Park visitors can see birds like the tucancillo, the pelican, the grouse, the osprey, green kingfisher and Chirin coke. In total, 300 species can be found, almost of all them with beautiful colors.

It is possible to see iguanas, lizards, snakes and many insects, or simply relax and sunbathe in Manuel Antonio, Scull South, The Twin, Punta Catedral and Puerto Escondido beaches.

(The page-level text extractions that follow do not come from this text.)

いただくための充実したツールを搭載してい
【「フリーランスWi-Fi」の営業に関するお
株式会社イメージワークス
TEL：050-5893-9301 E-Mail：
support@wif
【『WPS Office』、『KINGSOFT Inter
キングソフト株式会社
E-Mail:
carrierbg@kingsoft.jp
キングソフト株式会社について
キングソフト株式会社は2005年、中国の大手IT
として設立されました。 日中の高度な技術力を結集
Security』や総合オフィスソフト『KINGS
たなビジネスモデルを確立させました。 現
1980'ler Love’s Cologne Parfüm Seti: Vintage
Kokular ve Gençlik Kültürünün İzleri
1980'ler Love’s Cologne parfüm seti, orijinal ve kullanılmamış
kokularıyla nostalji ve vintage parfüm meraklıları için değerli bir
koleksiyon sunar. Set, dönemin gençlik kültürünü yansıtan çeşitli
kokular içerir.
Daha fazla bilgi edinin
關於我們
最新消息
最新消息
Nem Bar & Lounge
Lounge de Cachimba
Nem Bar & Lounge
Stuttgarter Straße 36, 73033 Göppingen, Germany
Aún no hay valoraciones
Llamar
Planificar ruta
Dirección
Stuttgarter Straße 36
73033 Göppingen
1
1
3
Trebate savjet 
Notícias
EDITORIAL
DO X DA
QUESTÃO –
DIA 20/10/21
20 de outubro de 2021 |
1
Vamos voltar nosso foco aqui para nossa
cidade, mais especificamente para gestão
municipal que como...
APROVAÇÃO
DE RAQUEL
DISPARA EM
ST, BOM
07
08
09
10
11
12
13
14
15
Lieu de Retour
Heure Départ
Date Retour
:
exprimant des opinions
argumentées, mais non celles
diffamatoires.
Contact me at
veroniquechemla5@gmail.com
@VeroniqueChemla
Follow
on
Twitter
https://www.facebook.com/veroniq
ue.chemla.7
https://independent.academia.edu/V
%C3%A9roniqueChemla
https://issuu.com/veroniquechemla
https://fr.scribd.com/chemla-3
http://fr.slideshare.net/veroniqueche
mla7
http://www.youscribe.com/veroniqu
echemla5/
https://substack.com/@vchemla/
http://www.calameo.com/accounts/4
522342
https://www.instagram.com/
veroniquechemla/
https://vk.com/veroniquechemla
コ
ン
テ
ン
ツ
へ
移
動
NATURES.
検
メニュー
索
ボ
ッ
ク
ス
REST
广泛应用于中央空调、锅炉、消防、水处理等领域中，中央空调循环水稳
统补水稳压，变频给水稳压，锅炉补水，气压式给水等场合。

“This heavenly place is the most visited in Costa Rica because the diversity of species that can be found. Besides, the animals come to the trails when people are walking through the park,” indicated the coordinator of the coastal marine program Sinac, Roberto Avilés.

Most visited

The park is one of the smallest of Costa Rica and yet it is the most visited because one can perform many activities like rafting, rappelling, kayaking, surfing and even horseback riding.

Forbes magazine classified Manuel Antonio in 2011 as one of the 12 most beautiful parks in the world and highlighted its beautiful beaches with coral reefs, perfect for snorkeling and observing marine wildlife such as morays, manta rays, angelfish, sea urchins and starfish, and offshore whales and dolphins.

In areas near the park you can find many hotels and restaurant services.

Small and medium enterprises of the park called on the authorities to promote the area as they still feel the effects of the international economic crisis.

They also complain that the large hotel chains have caused a decline in customers for small businesses.

The president of the Association for the Protection of Tourism (PROTUR) and a business owner, Boris Marchegeani, estimate that 386,000 additional tourists are needed in the area.

Tourism is one of the main drivers of the economy of Costa Rica, a country of 4.7 million people which in 2013 received 2.34 million foreign tourists generating foreign exchange of around $2.3 billion.

Costa Rica is home to about 4.5% of the planet’s biodiversity, which constitutes one of its main attractions.